Okay, so I plan to get some betta fish sometime after the end of may, and I was thinking of getting a giant betta. Is there anything special I need to know before getting one? Since petco has no giant females, I want to try breeding the male with an ordinary HMPK female and purifying the males line by selective breeding, but I was just wondering if the female giants are supersized or not. And could I breed one with a normal-sized betta? Also, does anybody know where I may get some giants that aren't plakats (petco's giants are all plakats).


----------



## Chard56 (Oct 10, 2010)

*Giant Halfmoons*

I went through what you are now a couple years ago. I got Petco to order some Halfmoon King Bettas for me. I'm glad they didn't make me pay for them up front! They were just more of the big Plakats with 4 ray caudal fins at $29.95 and I'd already picked out some with better than 2 ray caudal fins from the regular $13.95 Kings. They couldn't order female Kings as it wasn't "allowed to purchase" by corporate. I did find 2 females over the course of two years by checking their King Bettas twice a week. I paired one up with a male King but he just couldn't get her turned over. They tried for two days and I finally couldn't take it and separated them. I have 2nd generation Half Kings from a Green/Red male King and a regular female. The first generation are large for a regular Betta but then all my Bettas are so I'll see what these F2 fry growout to look like. I don't think a regular sized male could wrap a Giant female, the other way around I did but even the King to King breeding attempt didn't work because she was so big. Your only other alternative that I can think of is to watch Aquabid for some Giant Halfmoons. I bred mine to a longfinned Veiltail so I don't know what the second generations finnage will be. The first generation is mostly Veiltail with some having 4 ray caudal fins and some are Plakat finnage.


----------



## Betta man (Mar 25, 2011)

I went ot my petco and had one flare! They're beautiful!!! I think they're all giant plakats at petco.


----------



## Mr. fish (Mar 8, 2011)

Betta man said:


> I went ot my petco and had one flare! They're beautiful!!! I think they're all giant plakats at petco.
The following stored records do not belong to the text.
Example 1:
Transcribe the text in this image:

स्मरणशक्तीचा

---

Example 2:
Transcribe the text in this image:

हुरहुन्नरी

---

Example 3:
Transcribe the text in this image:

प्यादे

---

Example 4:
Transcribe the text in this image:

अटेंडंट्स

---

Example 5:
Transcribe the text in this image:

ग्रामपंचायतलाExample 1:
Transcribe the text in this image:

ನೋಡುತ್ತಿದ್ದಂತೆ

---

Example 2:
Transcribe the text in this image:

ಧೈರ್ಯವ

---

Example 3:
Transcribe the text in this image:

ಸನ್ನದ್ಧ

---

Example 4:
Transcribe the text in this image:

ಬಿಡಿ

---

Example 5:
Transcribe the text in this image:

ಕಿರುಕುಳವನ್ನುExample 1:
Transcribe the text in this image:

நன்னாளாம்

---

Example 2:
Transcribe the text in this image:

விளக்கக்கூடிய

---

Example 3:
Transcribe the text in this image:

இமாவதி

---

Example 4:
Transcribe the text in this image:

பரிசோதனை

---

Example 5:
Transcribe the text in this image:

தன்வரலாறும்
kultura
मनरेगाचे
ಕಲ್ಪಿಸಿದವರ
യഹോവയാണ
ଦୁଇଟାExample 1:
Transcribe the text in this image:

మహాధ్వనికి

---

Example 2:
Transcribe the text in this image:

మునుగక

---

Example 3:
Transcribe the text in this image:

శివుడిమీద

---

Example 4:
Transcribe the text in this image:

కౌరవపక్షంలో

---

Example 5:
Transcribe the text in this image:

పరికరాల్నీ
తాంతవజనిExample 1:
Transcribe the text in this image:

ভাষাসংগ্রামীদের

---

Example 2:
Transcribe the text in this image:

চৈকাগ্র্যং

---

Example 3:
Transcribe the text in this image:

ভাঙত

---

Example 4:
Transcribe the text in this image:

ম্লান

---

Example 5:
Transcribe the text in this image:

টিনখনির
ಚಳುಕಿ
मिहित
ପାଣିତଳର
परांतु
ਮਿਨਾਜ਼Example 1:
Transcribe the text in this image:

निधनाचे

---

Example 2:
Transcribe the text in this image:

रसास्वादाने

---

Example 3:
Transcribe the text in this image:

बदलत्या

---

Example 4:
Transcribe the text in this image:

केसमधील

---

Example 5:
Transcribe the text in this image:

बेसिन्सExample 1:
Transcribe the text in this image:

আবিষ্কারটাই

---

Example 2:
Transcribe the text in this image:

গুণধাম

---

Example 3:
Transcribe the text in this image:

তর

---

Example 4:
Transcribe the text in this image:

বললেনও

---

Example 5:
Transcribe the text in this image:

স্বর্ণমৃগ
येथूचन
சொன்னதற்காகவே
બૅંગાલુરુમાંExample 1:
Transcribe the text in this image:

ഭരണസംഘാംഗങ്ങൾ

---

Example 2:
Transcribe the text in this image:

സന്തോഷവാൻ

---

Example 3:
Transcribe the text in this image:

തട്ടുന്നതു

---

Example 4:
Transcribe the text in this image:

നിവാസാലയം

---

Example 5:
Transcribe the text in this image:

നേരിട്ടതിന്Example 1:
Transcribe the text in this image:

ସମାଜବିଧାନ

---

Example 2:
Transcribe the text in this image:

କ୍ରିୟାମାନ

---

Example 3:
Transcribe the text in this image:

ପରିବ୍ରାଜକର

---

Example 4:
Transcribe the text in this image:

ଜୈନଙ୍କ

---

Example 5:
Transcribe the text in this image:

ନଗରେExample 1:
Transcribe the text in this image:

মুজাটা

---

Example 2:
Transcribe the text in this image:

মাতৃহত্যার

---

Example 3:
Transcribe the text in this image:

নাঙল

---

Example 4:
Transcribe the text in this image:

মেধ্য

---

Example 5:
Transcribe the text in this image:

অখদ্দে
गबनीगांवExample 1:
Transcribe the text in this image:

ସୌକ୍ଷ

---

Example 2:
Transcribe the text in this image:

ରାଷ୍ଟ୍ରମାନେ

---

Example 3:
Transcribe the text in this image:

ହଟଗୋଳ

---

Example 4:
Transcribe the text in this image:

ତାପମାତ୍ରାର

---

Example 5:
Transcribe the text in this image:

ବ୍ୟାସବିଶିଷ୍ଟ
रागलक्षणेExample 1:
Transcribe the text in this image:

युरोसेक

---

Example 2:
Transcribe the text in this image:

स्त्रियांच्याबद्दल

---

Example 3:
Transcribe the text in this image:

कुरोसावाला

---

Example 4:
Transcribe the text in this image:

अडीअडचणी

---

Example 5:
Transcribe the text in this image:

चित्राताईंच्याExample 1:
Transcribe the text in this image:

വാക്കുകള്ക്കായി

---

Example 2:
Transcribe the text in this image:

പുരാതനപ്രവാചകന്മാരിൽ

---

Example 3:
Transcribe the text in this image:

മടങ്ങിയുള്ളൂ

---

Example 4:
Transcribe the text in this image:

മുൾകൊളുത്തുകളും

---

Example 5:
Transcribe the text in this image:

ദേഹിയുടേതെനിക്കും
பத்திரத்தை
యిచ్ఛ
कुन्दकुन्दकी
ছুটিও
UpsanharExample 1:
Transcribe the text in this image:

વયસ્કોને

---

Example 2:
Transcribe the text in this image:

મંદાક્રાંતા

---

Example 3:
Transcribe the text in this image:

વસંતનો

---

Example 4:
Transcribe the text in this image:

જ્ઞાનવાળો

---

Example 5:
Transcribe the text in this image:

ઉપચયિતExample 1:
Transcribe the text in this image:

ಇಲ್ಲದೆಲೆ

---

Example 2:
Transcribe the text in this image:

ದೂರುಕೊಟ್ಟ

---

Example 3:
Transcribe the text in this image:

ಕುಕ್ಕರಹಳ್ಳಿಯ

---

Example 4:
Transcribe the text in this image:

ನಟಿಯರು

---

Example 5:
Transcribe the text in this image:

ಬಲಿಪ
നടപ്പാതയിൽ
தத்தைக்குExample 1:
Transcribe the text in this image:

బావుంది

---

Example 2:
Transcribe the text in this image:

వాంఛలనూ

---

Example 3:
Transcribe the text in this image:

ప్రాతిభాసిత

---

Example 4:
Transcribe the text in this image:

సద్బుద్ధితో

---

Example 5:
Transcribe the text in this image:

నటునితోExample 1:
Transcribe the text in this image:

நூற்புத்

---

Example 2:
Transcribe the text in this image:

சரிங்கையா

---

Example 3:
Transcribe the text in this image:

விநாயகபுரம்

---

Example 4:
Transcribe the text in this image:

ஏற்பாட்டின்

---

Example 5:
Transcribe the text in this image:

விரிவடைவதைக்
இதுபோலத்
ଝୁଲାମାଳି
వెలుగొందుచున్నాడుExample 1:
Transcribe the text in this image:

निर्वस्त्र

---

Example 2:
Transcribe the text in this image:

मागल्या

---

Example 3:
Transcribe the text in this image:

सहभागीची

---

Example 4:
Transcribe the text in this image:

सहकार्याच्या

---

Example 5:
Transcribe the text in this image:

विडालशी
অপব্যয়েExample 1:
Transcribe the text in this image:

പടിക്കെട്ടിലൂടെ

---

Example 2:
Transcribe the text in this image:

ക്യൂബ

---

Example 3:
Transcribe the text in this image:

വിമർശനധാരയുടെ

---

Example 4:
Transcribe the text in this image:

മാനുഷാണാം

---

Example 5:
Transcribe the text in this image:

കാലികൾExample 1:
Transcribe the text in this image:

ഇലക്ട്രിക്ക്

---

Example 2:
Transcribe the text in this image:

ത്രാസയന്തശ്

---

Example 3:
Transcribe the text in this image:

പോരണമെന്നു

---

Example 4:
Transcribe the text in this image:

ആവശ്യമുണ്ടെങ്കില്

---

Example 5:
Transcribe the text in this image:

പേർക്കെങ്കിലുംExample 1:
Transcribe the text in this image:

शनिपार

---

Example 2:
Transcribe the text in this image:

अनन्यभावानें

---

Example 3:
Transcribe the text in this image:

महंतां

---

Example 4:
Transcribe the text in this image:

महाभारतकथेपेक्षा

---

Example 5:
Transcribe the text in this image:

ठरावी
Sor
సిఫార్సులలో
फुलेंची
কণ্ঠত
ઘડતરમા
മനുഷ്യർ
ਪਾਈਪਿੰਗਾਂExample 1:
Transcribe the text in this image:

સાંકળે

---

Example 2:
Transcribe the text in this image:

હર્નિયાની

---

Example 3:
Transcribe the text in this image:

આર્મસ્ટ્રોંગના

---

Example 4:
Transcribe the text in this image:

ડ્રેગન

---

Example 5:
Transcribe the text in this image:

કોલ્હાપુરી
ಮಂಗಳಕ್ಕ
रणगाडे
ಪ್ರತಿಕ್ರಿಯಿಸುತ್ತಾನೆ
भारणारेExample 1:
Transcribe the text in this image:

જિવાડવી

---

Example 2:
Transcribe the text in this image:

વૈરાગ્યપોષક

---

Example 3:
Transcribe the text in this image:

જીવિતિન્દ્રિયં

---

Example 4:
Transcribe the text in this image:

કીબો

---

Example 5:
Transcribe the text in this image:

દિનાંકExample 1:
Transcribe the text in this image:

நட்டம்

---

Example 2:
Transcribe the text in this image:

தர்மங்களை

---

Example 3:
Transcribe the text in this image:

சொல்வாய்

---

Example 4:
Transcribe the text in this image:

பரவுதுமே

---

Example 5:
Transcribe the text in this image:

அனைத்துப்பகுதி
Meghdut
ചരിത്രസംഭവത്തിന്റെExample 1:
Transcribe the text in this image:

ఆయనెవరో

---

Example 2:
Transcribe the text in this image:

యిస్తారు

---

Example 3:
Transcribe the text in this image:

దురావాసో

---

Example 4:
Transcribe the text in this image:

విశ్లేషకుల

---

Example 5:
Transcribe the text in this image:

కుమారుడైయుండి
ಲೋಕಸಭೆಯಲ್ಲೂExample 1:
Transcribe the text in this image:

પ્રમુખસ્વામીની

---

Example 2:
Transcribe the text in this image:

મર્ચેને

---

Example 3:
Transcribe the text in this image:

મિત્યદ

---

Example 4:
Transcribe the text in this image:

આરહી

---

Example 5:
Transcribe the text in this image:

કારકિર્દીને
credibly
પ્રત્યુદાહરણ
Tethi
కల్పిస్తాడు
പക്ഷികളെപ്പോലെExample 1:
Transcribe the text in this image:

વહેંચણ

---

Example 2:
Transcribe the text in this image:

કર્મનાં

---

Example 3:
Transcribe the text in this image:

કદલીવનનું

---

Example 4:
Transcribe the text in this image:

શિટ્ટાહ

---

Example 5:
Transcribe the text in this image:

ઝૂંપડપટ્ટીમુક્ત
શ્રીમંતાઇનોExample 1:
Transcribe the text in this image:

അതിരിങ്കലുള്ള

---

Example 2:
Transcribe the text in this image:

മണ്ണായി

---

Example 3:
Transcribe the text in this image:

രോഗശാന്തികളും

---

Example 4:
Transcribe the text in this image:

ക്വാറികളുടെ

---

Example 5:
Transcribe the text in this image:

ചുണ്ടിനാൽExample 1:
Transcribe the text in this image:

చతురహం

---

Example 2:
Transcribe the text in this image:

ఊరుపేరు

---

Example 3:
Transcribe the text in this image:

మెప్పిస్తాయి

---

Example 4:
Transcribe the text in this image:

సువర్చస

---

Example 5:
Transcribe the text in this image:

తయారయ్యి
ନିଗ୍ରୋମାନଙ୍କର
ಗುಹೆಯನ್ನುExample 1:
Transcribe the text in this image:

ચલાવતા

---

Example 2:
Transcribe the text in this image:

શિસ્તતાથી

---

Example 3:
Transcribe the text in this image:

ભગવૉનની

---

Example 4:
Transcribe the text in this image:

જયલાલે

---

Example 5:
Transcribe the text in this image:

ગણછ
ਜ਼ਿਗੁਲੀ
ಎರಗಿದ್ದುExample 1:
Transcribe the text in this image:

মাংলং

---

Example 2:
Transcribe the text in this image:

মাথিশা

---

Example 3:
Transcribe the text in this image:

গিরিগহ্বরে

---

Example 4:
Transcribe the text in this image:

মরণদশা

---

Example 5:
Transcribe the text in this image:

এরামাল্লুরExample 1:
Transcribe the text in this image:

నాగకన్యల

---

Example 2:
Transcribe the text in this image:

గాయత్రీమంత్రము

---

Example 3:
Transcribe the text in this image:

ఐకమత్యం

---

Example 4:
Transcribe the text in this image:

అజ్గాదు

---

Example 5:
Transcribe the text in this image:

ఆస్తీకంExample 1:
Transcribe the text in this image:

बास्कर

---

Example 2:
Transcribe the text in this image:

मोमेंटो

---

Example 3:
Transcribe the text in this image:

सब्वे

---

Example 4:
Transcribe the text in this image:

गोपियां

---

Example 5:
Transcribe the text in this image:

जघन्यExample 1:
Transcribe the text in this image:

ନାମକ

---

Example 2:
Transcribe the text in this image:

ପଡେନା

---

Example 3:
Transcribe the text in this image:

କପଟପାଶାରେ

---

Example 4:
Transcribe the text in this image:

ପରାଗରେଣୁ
Most of em are... But every now and then at my Petsmart they will have some half moons.

That all black betta in your avy is nice... Thats a splenda right?


----------



## Betta man (Mar 25, 2011)

yep. crowny.


----------



## egoreise (Mar 16, 2011)

I saw a giant betta at the LFS today! And he was a halfmoon. But alas... I also spotted tuberculosis in another tank, hooked up to the same pump. So I decided to play it safe and didn't buy any fish at all.


----------



## Cichlid Man (Jan 19, 2005)

If the giant male bettas aren't much larger than the females then I see no harm in trying to breed them, although I would suggest that if you accomplish fry not to let them out into trade unless you make sure whoever you're selling them to know's they are a mixture of both types


----------